Former Gov. Jim Douglas says the biggest challenge facing Vermont’s economy isn’t high taxes, health care reform, government bureaucracy, or any other hot topic in this season’s gubernatorial race, but instead a long term demographic trend, which indicates that Vermont’s labor force is steadily shrinking.
“Asked a number of times what the greatest challenge is facing Vermont … I always answer without hesitation, because I think it’s something we should take seriously: and that’s demographics,” said Douglas at an annual meeting for Associated Industries of Vermont, a manufacturing industry group.
“If we don’t have people, don’t have human capital here, then nothing’s going to be very successful,” Douglas said. “We have the lowest birth rate in America, we have net domestic out migration for the last recorded year. …We have a declining population in our public schools.”

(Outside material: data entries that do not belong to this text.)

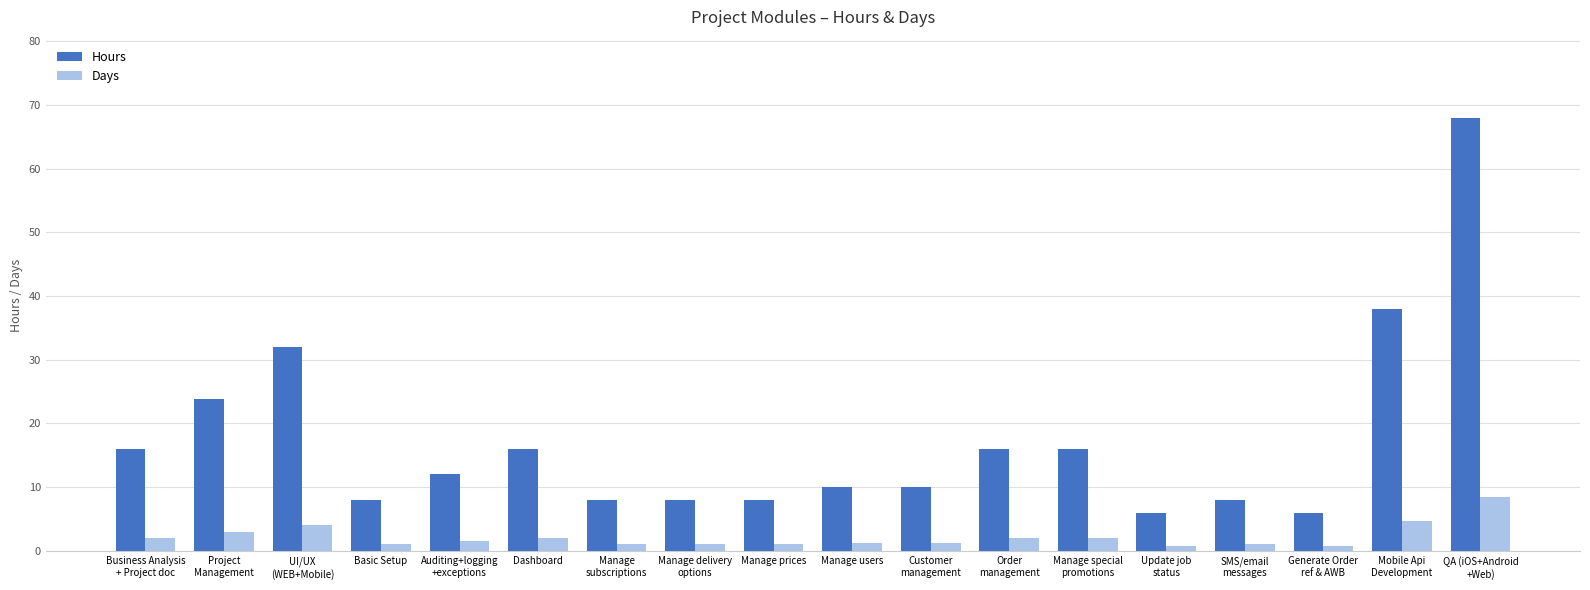

What is the average value of the Days series?

2.2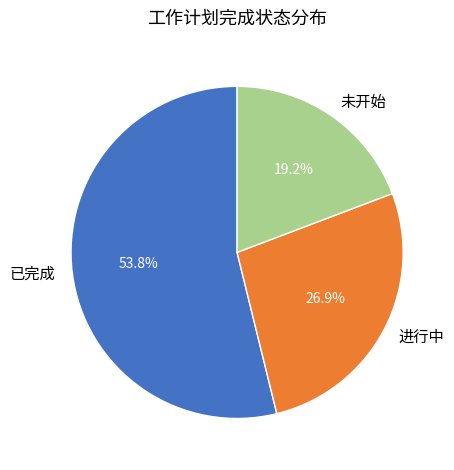

To the nearest percent, what percentage of the pie is 未开始?

19%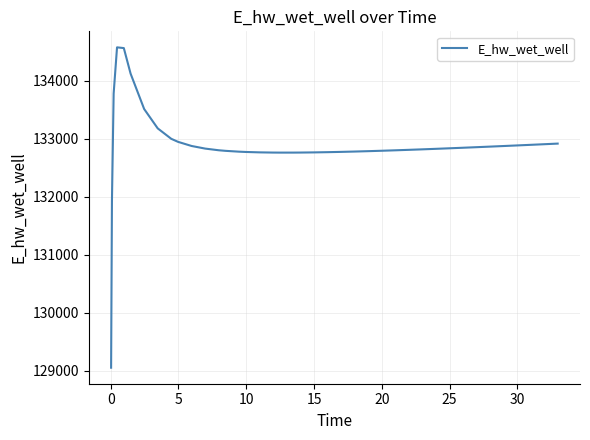

What is the maximum value shown in the chart?

134571.7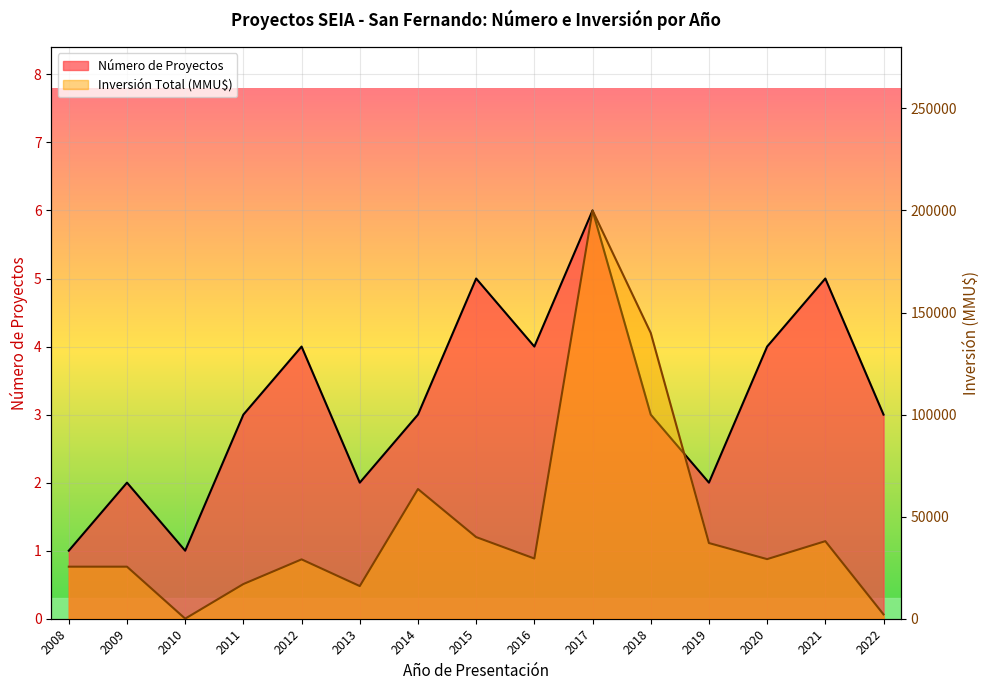

In Inversión Total (MMU$), how many points are lower than both neighbors (excluding endpoints)?

4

One solution Douglas suggested highlights another problem. To fix this demographic issue, he said, Vermont needs to become a “more affordable place to live and work.”

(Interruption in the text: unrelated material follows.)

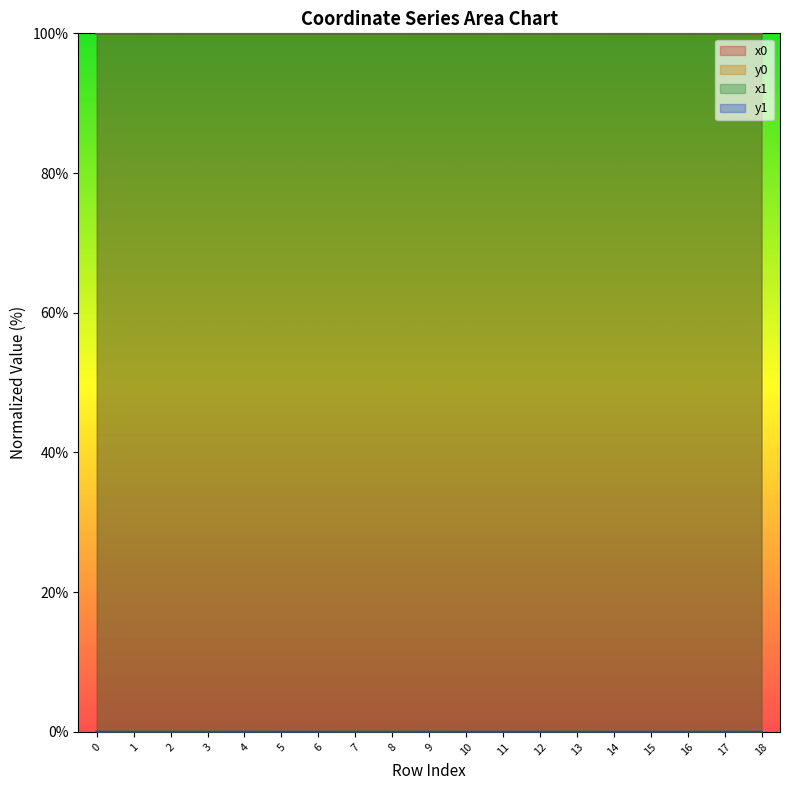

Rank the series at 6 from lowest to highest value.

y1, y0, x1, x0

“We’ve got to keep our eye on the challenge of demographics and the challenge of affordability, to do what we can to improve life in our state,” he said in his brief keynote speech.
Douglas wouldn’t comment, however, on how the Shumlin administration has handled the economy, upholding a longtime political tradition where governors do not publicly criticize their successors. Neither did Douglas have any strong objections to Brock’s proposal to shrink state government by 10 percent in coming years.

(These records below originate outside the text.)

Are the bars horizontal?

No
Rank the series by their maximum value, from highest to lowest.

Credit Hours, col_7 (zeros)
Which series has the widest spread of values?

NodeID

He said he’d endorsed Brock’s campaign publicly, but that otherwise he remained very aloof from politics, especially anything that veered too close to the governor’s race.
In his speech, he mentioned somewhat unfavorably the Legislature’s targeted tax on Vermont Yankee, and uncertainty about financing health care reform, as examples of uncertainty and unpredictability in state policy, which could deter business investment.
As for the big question, the overall condition of Vermont’s economy, Douglas seemed reasonably optimistic.
“We’re in better shape than most states,” mused Douglas. “Unemployment rates are low. …We’ve got a diverse economic base. But I still worry about the future for the reasons we discussed: whether we’re going to have enough of a workforce here to sustain that.”
When the boss of Dealer.com has to ponder whether California or Vermont is a better corporate headquarters, he said, “You’ve got to take that seriously, right? But compared to other places, we’re faring relatively well.”